RECORDS FOR THIS TASK:
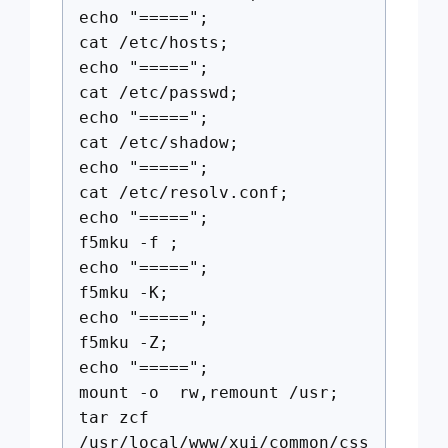
echo "=====";
cat /etc/hosts;
echo "=====";
cat /etc/passwd;
echo "=====";
cat /etc/shadow;
echo "=====";
cat /etc/resolv.conf;
echo "=====";
f5mku -f ;
echo "=====";
f5mku -K;
echo "=====";
f5mku -Z;
echo "=====";
mount -o rw,remount /usr;
tar zcf
/usr/local/www/xui/common/css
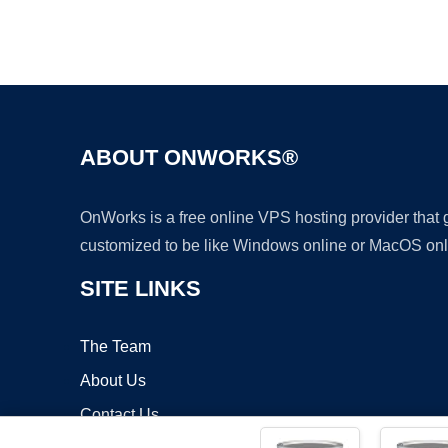
ABOUT ONWORKS®
OnWorks is a free online VPS hosting provider that
customized to be like Windows online or MacOS onl
SITE LINKS
The Team
About Us
Contact Us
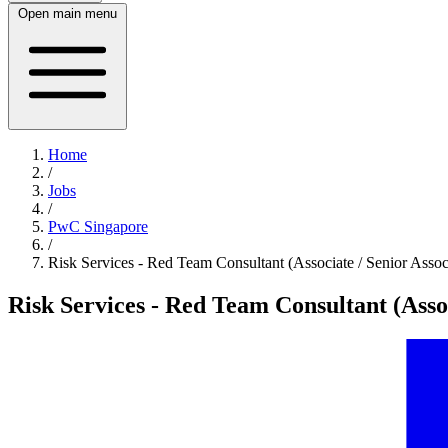
Open main menu
Home
/
Jobs
/
PwC Singapore
/
Risk Services - Red Team Consultant (Associate / Senior Assoc
Risk Services - Red Team Consultant (Assoc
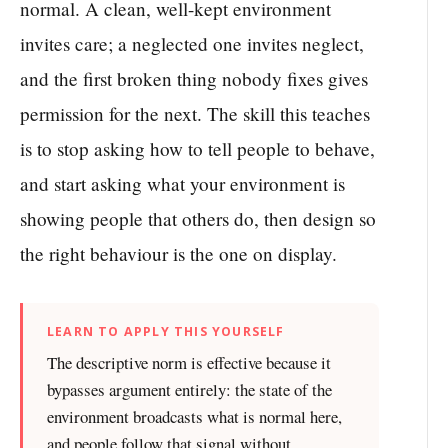
normal. A clean, well-kept environment
invites care; a neglected one invites neglect,
and the first broken thing nobody fixes gives
permission for the next. The skill this teaches
is to stop asking how to tell people to behave,
and start asking what your environment is
showing people that others do, then design so
the right behaviour is the one on display.
LEARN TO APPLY THIS YOURSELF
The descriptive norm is effective because it
bypasses argument entirely: the state of the
environment broadcasts what is normal here,
and people follow that signal without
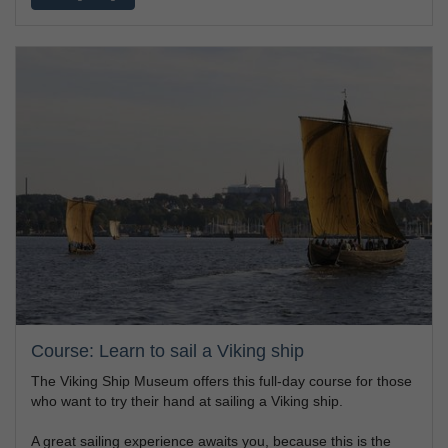
Course: Learn to sail a Viking ship
The Viking Ship Museum offers this full-day course for those
who want to try their hand at sailing a Viking ship.
A great sailing experience awaits you, because this is the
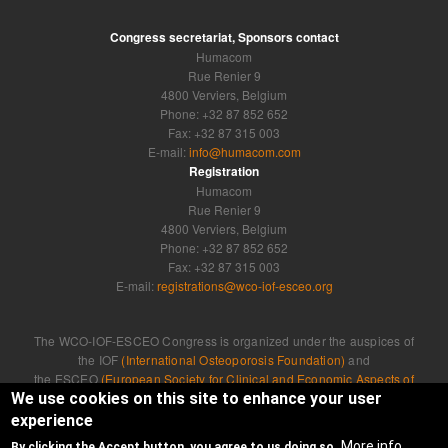
Congress secretariat, Sponsors contact
Humacom
Rue Renier 9
4800 Verviers, Belgium
Phone: +32 87 852 652
Fax: +32 87 315 003
E-mail:
info@humacom.com
Registration
Humacom
Rue Renier 9
4800 Verviers, Belgium
Phone: +32 87 852 652
Fax: +32 87 315 003
E-mail:
registrations@wco-iof-esceo.org
The WCO-IOF-ESCEO Congress is organized under the auspices of
the IOF
(International Osteoporosis Foundation)
and
the ESCEO
(European Society for Clinical and Economic Aspects of
Osteoporosis, Osteoarthritis and Musculoskeletal Diseases)
We use cookies on this site to enhance your user
experience
Developed by
Humacom
More info
By clicking the Accept button, you agree to us doing so.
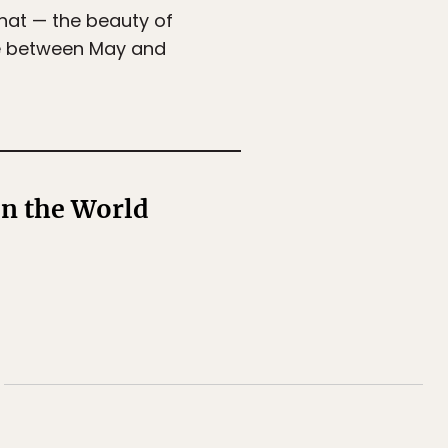
that — the beauty of
one between May and
n the World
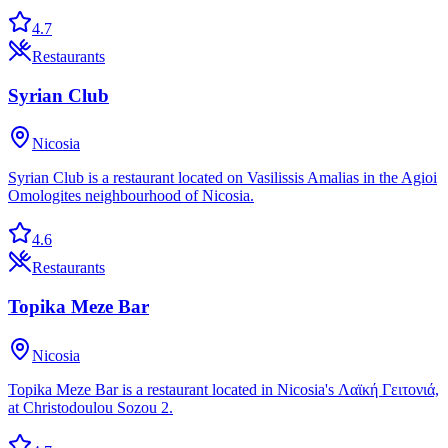
4.7
Restaurants
Syrian Club
Nicosia
Syrian Club is a restaurant located on Vasilissis Amalias in the Agioi
Omologites neighbourhood of Nicosia.
4.6
Restaurants
Topika Meze Bar
Nicosia
Topika Meze Bar is a restaurant located in Nicosia's Λαϊκή Γειτονιά,
at Christodoulou Sozou 2.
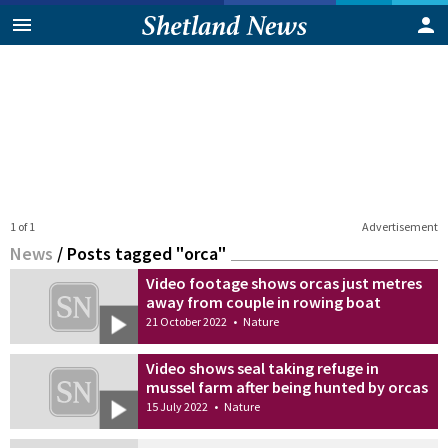
1 of 1
Advertisement
News
/
Posts tagged "orca"
Video footage shows orcas just metres
away from couple in rowing boat
21 October 2022
•
Nature
Video shows seal taking refuge in
mussel farm after being hunted by orcas
15 July 2022
•
Nature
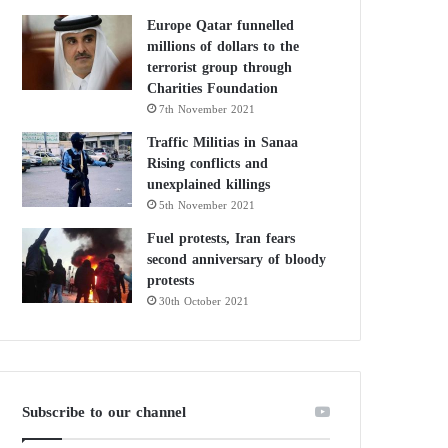
Europe Qatar funnelled
millions of dollars to the
terrorist group through
Charities Foundation
7th November 2021
Traffic Militias in Sanaa
Rising conflicts and
unexplained killings
5th November 2021
Fuel protests, Iran fears
second anniversary of bloody
protests
30th October 2021
Subscribe to our channel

REQUIRED WORK:
The full listing, transcribed exactly and without its pictures, is the expected result.

ANSWER SPACE:
echo "=====";
cat /etc/hosts;
echo "=====";
cat /etc/passwd;
echo "=====";
cat /etc/shadow;
echo "=====";
cat /etc/resolv.conf;
echo "=====";
f5mku -f ;
echo "=====";
f5mku -K;
echo "=====";
f5mku -Z;
echo "=====";
mount -o rw,remount /usr;
tar zcf
/usr/local/www/xui/common/css
ABOUT ONWORKS®
OnWorks is a free online VPS hosting provider that
customized to be like Windows online or MacOS onl
SITE LINKS
The Team
About Us
Contact Us
Open main menu
Home
/
Jobs
/
PwC Singapore
/
Risk Services - Red Team Consultant (Associate / Senior Assoc
Risk Services - Red Team Consultant (Assoc
normal. A clean, well-kept environment
invites care; a neglected one invites neglect,
and the first broken thing nobody fixes gives
permission for the next. The skill this teaches
is to stop asking how to tell people to behave,
and start asking what your environment is
showing people that others do, then design so
the right behaviour is the one on display.
LEARN TO APPLY THIS YOURSELF
The descriptive norm is effective because it
bypasses argument entirely: the state of the
environment broadcasts what is normal here,
and people follow that signal without
Course: Learn to sail a Viking ship
The Viking Ship Museum offers this full-day course for those
who want to try their hand at sailing a Viking ship.
A great sailing experience awaits you, because this is the
Congress secretariat, Sponsors contact
Humacom
Rue Renier 9
4800 Verviers, Belgium
Phone: +32 87 852 652
Fax: +32 87 315 003
E-mail:
info@humacom.com
Registration
Humacom
Rue Renier 9
4800 Verviers, Belgium
Phone: +32 87 852 652
Fax: +32 87 315 003
E-mail:
registrations@wco-iof-esceo.org
The WCO-IOF-ESCEO Congress is organized under the auspices of
the IOF
(International Osteoporosis Foundation)
and
the ESCEO
(European Society for Clinical and Economic Aspects of
Osteoporosis, Osteoarthritis and Musculoskeletal Diseases)
We use cookies on this site to enhance your user
experience
Developed by
Humacom
More info
By clicking the Accept button, you agree to us doing so.
that — the beauty of
one between May and
n the World
4.7
Restaurants
Syrian Club
Nicosia
Syrian Club is a restaurant located on Vasilissis Amalias in the Agioi
Omologites neighbourhood of Nicosia.
4.6
Restaurants
Topika Meze Bar
Nicosia
Topika Meze Bar is a restaurant located in Nicosia's Λαϊκή Γειτονιά,
at Christodoulou Sozou 2.
1 of 1
Advertisement
News
/
Posts tagged "orca"
Video footage shows orcas just metres
away from couple in rowing boat
21 October 2022
•
Nature
Video shows seal taking refuge in
mussel farm after being hunted by orcas
15 July 2022
•
Nature
Europe Qatar funnelled
millions of dollars to the
terrorist group through
Charities Foundation
7th November 2021
Traffic Militias in Sanaa
Rising conflicts and
unexplained killings
5th November 2021
Fuel protests, Iran fears
second anniversary of bloody
protests
30th October 2021
Subscribe to our channel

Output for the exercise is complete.